The data START
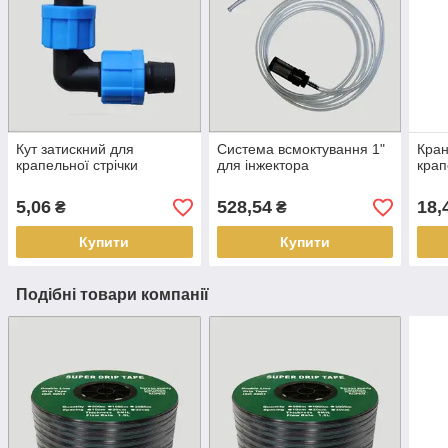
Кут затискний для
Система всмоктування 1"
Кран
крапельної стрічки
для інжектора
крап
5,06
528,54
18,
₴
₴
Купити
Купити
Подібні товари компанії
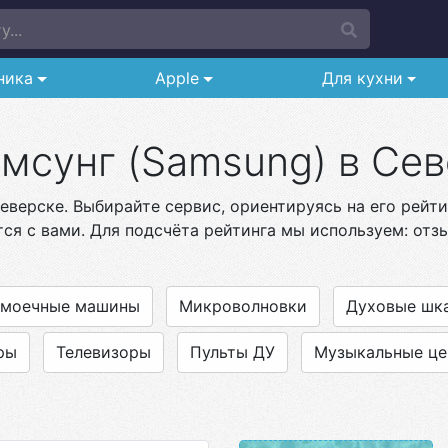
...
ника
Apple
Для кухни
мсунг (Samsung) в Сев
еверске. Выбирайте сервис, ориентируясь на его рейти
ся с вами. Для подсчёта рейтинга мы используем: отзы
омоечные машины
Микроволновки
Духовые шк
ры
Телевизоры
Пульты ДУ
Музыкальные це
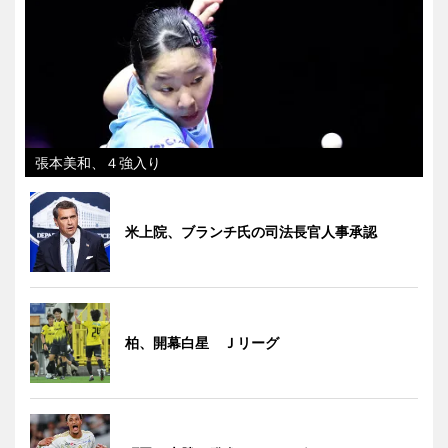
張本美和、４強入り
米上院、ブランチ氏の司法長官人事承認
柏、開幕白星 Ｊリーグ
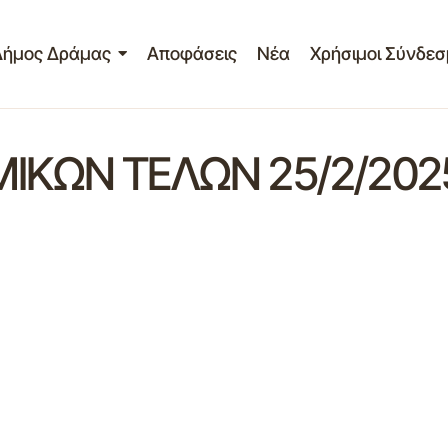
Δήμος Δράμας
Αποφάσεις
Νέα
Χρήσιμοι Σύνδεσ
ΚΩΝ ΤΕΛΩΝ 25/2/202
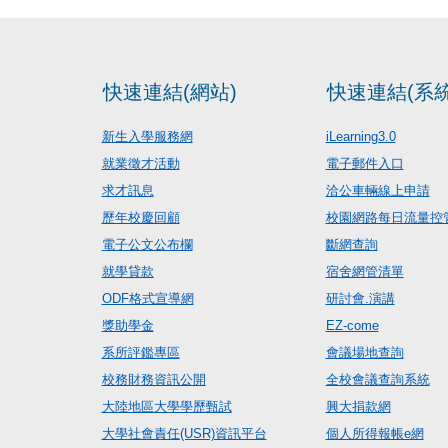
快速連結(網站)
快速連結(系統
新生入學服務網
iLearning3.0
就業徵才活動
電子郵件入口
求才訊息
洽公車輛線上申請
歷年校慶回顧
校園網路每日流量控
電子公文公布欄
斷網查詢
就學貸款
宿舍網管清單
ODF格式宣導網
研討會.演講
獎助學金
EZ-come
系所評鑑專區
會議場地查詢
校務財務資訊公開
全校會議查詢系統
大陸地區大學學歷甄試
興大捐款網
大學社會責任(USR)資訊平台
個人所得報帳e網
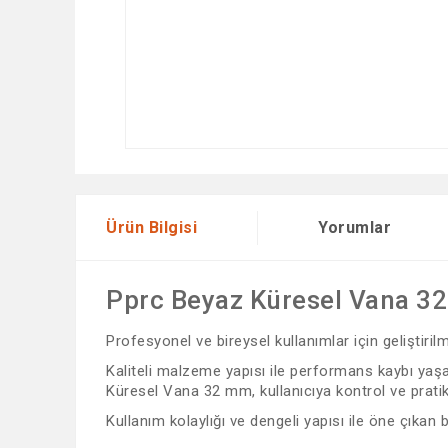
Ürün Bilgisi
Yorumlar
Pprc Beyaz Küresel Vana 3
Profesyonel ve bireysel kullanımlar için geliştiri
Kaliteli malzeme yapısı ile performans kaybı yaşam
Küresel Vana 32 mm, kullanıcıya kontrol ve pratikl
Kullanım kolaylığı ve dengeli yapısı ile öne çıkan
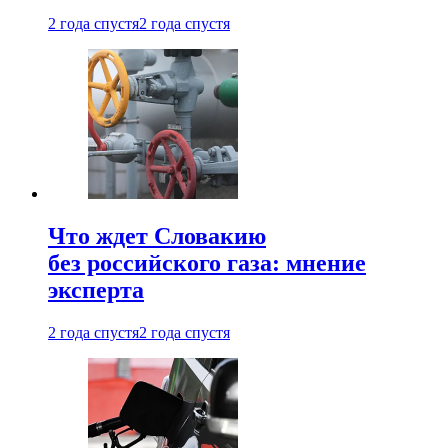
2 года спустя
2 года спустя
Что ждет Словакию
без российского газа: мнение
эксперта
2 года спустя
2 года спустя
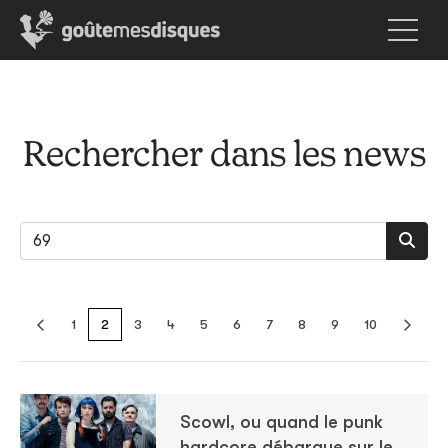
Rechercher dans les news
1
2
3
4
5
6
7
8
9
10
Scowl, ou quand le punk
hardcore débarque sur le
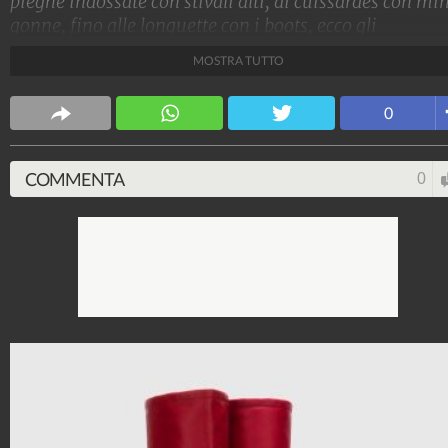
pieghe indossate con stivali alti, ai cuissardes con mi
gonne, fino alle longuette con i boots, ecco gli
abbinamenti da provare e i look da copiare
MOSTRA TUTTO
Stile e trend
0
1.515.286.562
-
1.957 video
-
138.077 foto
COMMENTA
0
The data END
Written task: May I have only the lines from the start of the data through the line containing "Scowl, ou quand le punk", both included, reproduced exactly and without the pictures?

Output:
Кут затискний для
Система всмоктування 1"
Кран
крапельної стрічки
для інжектора
крап
5,06
528,54
18,
₴
₴
Купити
Купити
Подібні товари компанії
...
ника
Apple
Для кухни
мсунг (Samsung) в Сев
еверске. Выбирайте сервис, ориентируясь на его рейти
ся с вами. Для подсчёта рейтинга мы используем: отзы
омоечные машины
Микроволновки
Духовые шк
ры
Телевизоры
Пульты ДУ
Музыкальные це
張本美和、４強入り
米上院、ブランチ氏の司法長官人事承認
柏、開幕白星 Ｊリーグ
Δήμος Δράμας
Αποφάσεις
Νέα
Χρήσιμοι Σύνδεσ
ΚΩΝ ΤΕΛΩΝ 25/2/202
快速連結(網站)
快速連結(系統
新生入學服務網
iLearning3.0
就業徵才活動
電子郵件入口
求才訊息
洽公車輛線上申請
歷年校慶回顧
校園網路每日流量控
電子公文公布欄
斷網查詢
就學貸款
宿舍網管清單
ODF格式宣導網
研討會.演講
獎助學金
EZ-come
系所評鑑專區
會議場地查詢
校務財務資訊公開
全校會議查詢系統
大陸地區大學學歷甄試
興大捐款網
大學社會責任(USR)資訊平台
個人所得報帳e網
Ürün Bilgisi
Yorumlar
Pprc Beyaz Küresel Vana 3
Profesyonel ve bireysel kullanımlar için geliştiri
Kaliteli malzeme yapısı ile performans kaybı yaşam
Küresel Vana 32 mm, kullanıcıya kontrol ve pratikl
Kullanım kolaylığı ve dengeli yapısı ile öne çıkan
2 года спустя
2 года спустя
Что ждет Словакию
без российского газа: мнение
эксперта
2 года спустя
2 года спустя
Rechercher dans les news
1
2
3
4
5
6
7
8
9
10
Scowl, ou quand le punk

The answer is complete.